If you have tinned copper, galv, or stainless then it shouldn’t be very thin.
It’s even more wrong as the wire is Litz wire and not single strand.
It is not Litz, It looks perhaps to be flat stranded, like a ribbon form wound on the core. (which would be better loss than a circular bundle. Area~=7D for hex bundle vs ~13D for flat bundle)
What is important about Litz (braided, insulated) wire is that whereas a bundle of enough strands in a normal twisted wire would have an inner bundle that is always inside,
in true (braided) Litz, all the strands get to spend some time on the outside.
A bundle of twisted (unbraided) insulated strands is not Litz, and has excess loss as the magnetic fields affect current in the inner strands relative to the outer strands.
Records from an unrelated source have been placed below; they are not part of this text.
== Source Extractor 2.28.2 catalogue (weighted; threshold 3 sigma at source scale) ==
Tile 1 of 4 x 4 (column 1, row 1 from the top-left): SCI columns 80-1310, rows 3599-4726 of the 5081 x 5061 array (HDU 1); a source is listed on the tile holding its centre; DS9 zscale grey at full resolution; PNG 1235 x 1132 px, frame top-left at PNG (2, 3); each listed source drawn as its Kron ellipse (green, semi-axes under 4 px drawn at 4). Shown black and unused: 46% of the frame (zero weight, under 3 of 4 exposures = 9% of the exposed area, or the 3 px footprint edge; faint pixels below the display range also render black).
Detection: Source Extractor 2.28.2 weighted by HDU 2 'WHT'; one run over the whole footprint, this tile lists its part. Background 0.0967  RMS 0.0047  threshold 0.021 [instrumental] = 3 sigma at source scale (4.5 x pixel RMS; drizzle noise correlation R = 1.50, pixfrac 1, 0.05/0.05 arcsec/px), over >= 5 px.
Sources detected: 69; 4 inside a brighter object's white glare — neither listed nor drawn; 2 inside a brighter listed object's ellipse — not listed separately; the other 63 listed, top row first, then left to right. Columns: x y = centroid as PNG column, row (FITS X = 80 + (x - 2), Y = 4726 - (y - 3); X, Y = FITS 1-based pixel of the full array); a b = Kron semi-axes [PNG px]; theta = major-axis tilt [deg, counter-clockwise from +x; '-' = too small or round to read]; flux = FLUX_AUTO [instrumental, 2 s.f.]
If you do that, then when a strand breaks, it is totally lost to the whole antenna. (but perhaps still contributes some eddy current losses). In a conductive bundle a break is only a tiny increase in R, as it is soon reconnected back to the other strands. [debate topic: does capacitance reconnect it?]
The lovely antenna wire below (stripped) is braided, but I think the reason is to keep it more flexible, as it is made from hard drawn copper.